I watched the Republican candidates' debate the other night on Fox News, and my conclusion is that I don't need to see any more of them. The entertainment value of these telecasts has dissipated, and their political importance is evaporating very quickly.
The name of the game Monday night (MLK Day) was for each candidate to try to one-up the others by showing he was more "conservative"--in the South Carolina context, this meant more militaristic, more xenophobic, lower on taxes for their flat rates, cutting more from government assistance programs, putting responsibilities and authorities with states rather than the Federal government. Everyone except Ron Paul joined in the game at every opportunity, and the large, vocal crowd applauded the red meat being thrown out to it.
Mitt Romney, with a big opportunity to exploit his opponents' divisions, win a plurality in South Carolina, and get an even stronger hold on the lead for the nomination, generally showed himself willing to match his most rabid opponents. A good example was his flat refusal to consider negotiations with the Taliban. As President, he will no doubt see things differently, but in SC it was more politic to refute his foreign policy advisor's position (he blamed it on VP Biden and ignored his advisor's position stated in the question) and stick with a determination to fight and eliminate them (something well beyond our capability). He was caught out once, by Rick Santorum, advocating a tougher position on voting by felons than he actually administered as Massachusetts Governor, but that's one issue that is truly a state-administered one, so his position as President would be legally irrelevant.
Paul was certainly willing to play when it came to taxes--the others merely suggested tax reductions, but he said "why not a 0% rate?"--to service and aid reductions, and to devolution to states. He challenged the consensus and the crowd, though, on our military policy. He argued against "these undeclared wars", the huge quantity of overseas bases, and the concept that spending more on military brings improved defense of our country. His argument to apply a Golden Rule toward other nations was heckled and booed, but Paul is contributing something new to the debate of what is truly "conservative", something the national party is unwilling to consider but that many of the party faithful--and probably a growing number--will find attractive.
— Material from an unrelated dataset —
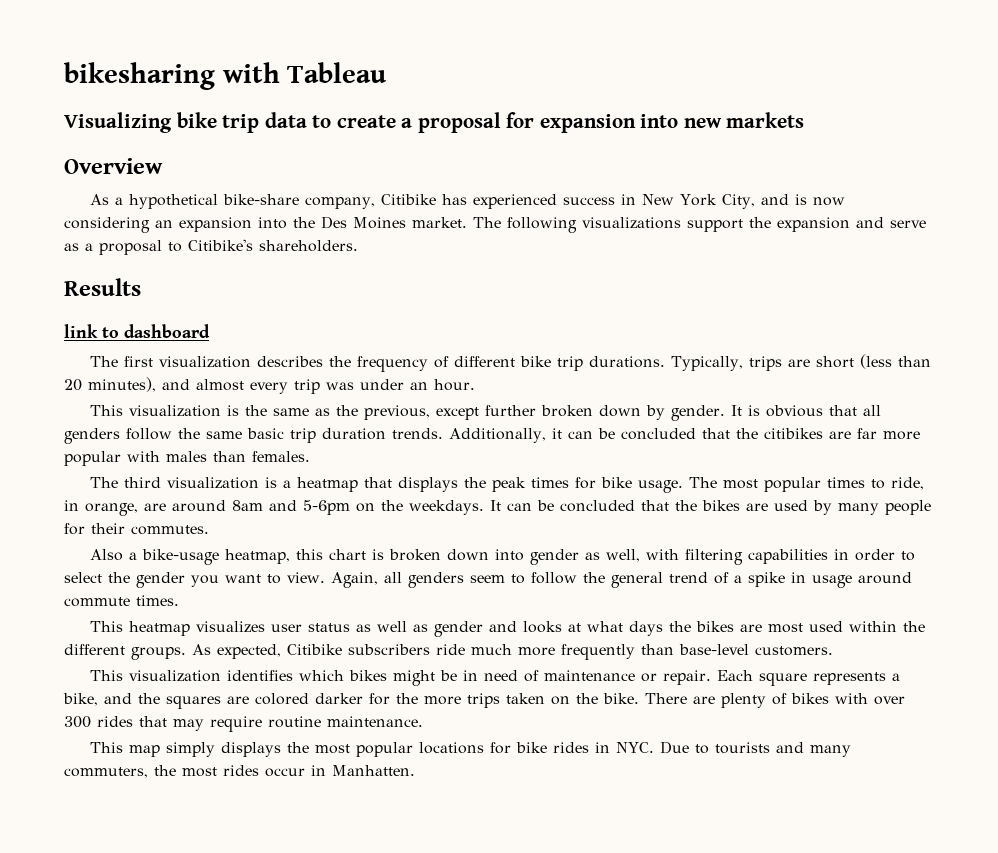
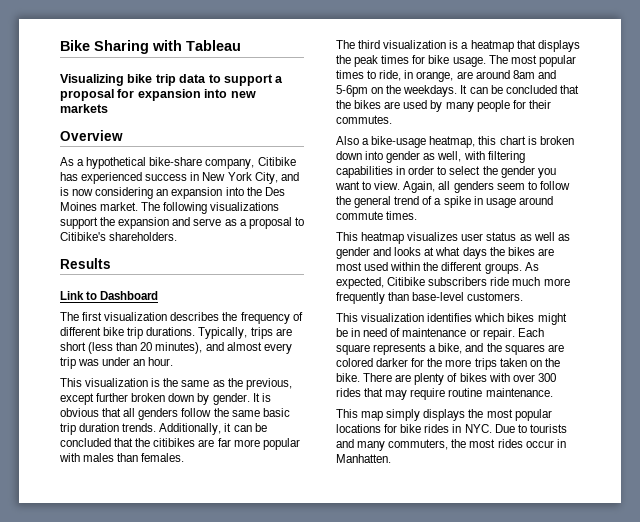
[64,62,215,90] bikesharing -> [60,40,149,54] Bike Sharing
[336,115,396,128] create -> [223,74,273,86] support
[64,324,210,338] link to dashboard -> [60,291,159,300] Link to Dashboard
The worst of the worst was Rick Perry. Pandering to the evangelical base by arguing that the Obama Administration has "a war on religion" and that we can have "no space" between our policy in the Middle East and Israel's--something which is hardly going to assist us in making peace there--these things are nothing more or less than we should expect from his limited political strategy options at this point. Fox's Brett Baier threw him a poisoned piece of bait with a question about religiously-motivated violence in Turkey, and Perry went for it. He accused Turkey of being like "Islamic terrorists", questioning whether he would allow them to stay in NATO. The Muslim-baiting got by the crowd without a murmur, but the comments did not escape the notice of political forces in Turkey, one of our critical allies, a democracy, a major regional power in the Middle East and one generally having a positive influence on international affairs. Again, his pandering to the evangelicals is totally expected, but his willingness to advocate outrageous and poorly-considered policies is, once again, clear evidence that he is in over his head. Fortunately, it seems he has no chance of success in SC, and I would presume he will pull out shortly (as he did--for 12 hours or so--after his failure in Iowa).
As for the other two jokers, Newt Gingrich and Rick Santorum, there are several points to make. One is that both can be reliably expected to be "bold" in coming up with extreme positions. They are very interested in pointing that out, and they are having some success--apart from the activity of hammering away at the presumptive nominee and exposing his weaknesses. I think there is emerging the possibility of a tag-team strategy between the two which would have some hope of countering Romney, state by state: Gingrich would hammer Romney in the "Santorum states", Santorum hacks at Romney in "Gingrich states". Newt's states would be the Southern ones, Santorum's the Midwest, Rust Belt, and others where the social issues predominate. If their combined efforts--and they are very close allies, probably just couldn't agree that one should drop out in favor of the other--can keep Romney from winning most of the states by focusing the "anti-Romney, non-Paul" forces in each on a single candidate, they might be able to prevent Romney's attaining the votes for a first-ballot victory.
I don't really see that as a big success, though; either would likely be a worse President than Romney, if it came to that; from the Republicans' point of view, either would be a weaker opponent to Obama. And it would put Ron Paul in the potential role of kingmaker--it probably wouldn't work to the benefit of either Santorum or Gingrich.
In other words, I'm getting used to the idea that Romney will be the major party opponent, and I think any plausible alternative (other than fantasy scenarios like a stalemate, no candidate nominated, complete fracture in the party) would be worse. Romney has plenty of exposed weaknesses that make him look very much like a true successor of Bushism: his advocacy of tax reductions for the wealthy and corporations, his history of flip-flopping, his support of big government Republicanism. We don't need this charade to continue, and its ability to hold our interest is over.